А третье еще не подоспело.
Мы с Кимом остались одни. На годы.
Казалось, внятный призыв, исходящий из самых недр хадеевского приюта: «Приидите ко мне все страждущие и обездоленные, и аз упокою вы», был забыт подобно затерянной и обветшалой кумирне.
Конечно, люди заходили в достаточном для любой другой нормальной квартиры количестве, но речь идет о пространстве не совсем нормальном. И мне придется упомянуть иных прихожан, без которых невозможно передать дух Кимова бытия, а, стало быть, и дух написания «Иова».
За никогда не мытыми окнами хадеевского жилья на тысячи километров вокруг простиралась территория замшелой Советской власти образца второй половины 70-х годов.
Помнится, именно тогда социо-экономический гений Кима определил сроки смерти СССР.

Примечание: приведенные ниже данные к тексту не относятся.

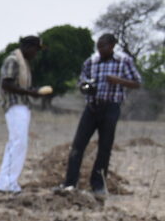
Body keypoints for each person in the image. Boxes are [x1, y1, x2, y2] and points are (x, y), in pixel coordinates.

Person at [57, 33, 142, 197]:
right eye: (98, 46)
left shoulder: (124, 61)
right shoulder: (91, 62)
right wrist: (86, 87)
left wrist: (118, 80)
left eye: (103, 46)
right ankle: (69, 183)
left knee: (105, 147)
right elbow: (82, 81)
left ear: (112, 46)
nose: (100, 49)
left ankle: (98, 185)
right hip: (92, 107)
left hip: (111, 107)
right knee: (78, 145)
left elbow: (137, 82)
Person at [0, 35, 48, 195]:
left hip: (21, 105)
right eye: (35, 50)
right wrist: (29, 92)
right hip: (15, 105)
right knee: (18, 143)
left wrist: (32, 91)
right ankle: (8, 183)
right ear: (28, 47)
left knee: (16, 143)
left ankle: (5, 182)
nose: (35, 54)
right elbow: (6, 84)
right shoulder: (13, 60)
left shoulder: (22, 62)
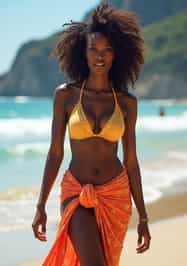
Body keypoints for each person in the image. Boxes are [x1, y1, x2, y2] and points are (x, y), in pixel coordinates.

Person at [32, 3, 151, 266]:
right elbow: (55, 153)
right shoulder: (65, 95)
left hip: (115, 196)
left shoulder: (126, 103)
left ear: (116, 54)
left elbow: (131, 161)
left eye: (107, 50)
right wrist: (40, 205)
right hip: (76, 190)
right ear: (82, 53)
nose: (100, 56)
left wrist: (143, 215)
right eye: (93, 49)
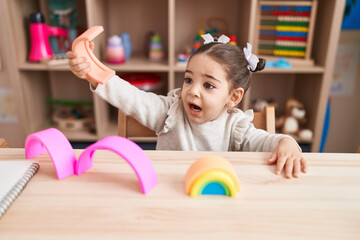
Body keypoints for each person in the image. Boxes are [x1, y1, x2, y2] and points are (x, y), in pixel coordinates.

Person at [66, 33, 307, 178]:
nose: (192, 90)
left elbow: (265, 142)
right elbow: (133, 99)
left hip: (213, 197)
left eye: (208, 85)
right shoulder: (170, 112)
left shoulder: (236, 126)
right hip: (165, 193)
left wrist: (286, 142)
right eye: (189, 79)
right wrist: (94, 74)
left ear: (233, 97)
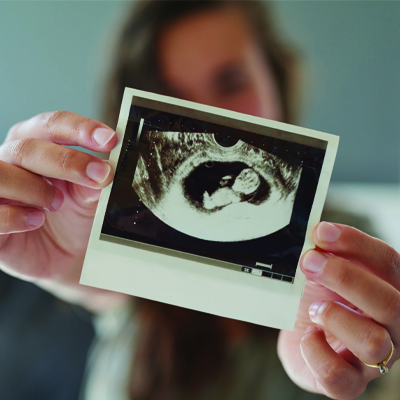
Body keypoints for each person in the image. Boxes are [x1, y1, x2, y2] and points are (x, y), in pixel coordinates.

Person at [0, 1, 399, 399]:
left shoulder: (345, 249)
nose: (209, 120)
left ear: (277, 80)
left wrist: (371, 362)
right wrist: (54, 250)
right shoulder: (125, 245)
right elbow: (93, 279)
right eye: (170, 98)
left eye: (231, 83)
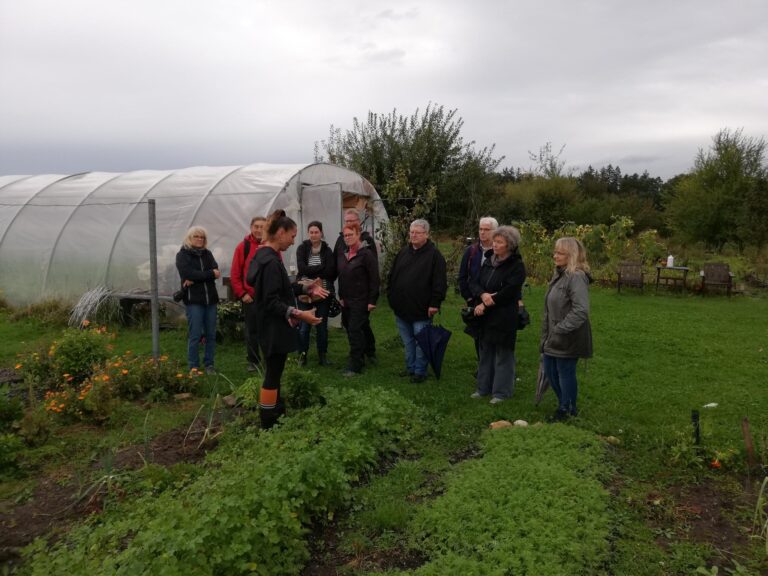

Он ошибся всего года на полтора.
Ким уже тогда вырос в фигуру мифологическую, и когда кто-либо впервые попадал в его апартаменты, он, действительно, вспоминал древний миф – чаще всего, увы, Авгиевы конюшни до прихода Геракла. Как-то соседи Хадеева вызвали работников санэпидемстанции. Те, увидев хадеевские хоромы, всплеснули руками (мол, как можно жить в таких нечеловеческих условиях?!), но, к своему изумлению, не обнаружили ни одной крысы, таракана или хотя бы клопа. По всей видимости, сама атмосфера с ее наэлектризованными творческими вьюгами и буранами ограждала нас не только от домашних паразитов, но и от разложившегося, разбухшего и все еще довольно агрессивного имперского полутрупа. С другой стороны, кимовский мундштук, подобно трубе ТЭЦ средней мощности, вырабатывал канцерогенный поток дыма, каковой убивал в районе всех насекомых. А впрочем, может, вредоносная живность передохла от голода? Ведь Хадеев являл собой уникальный случай человека, кто в те годы заболел цингой, «ибо ел, аки праведник», хоть были пищей его не акриды с медом диким, а токмо «батон с млеком сгущенным»…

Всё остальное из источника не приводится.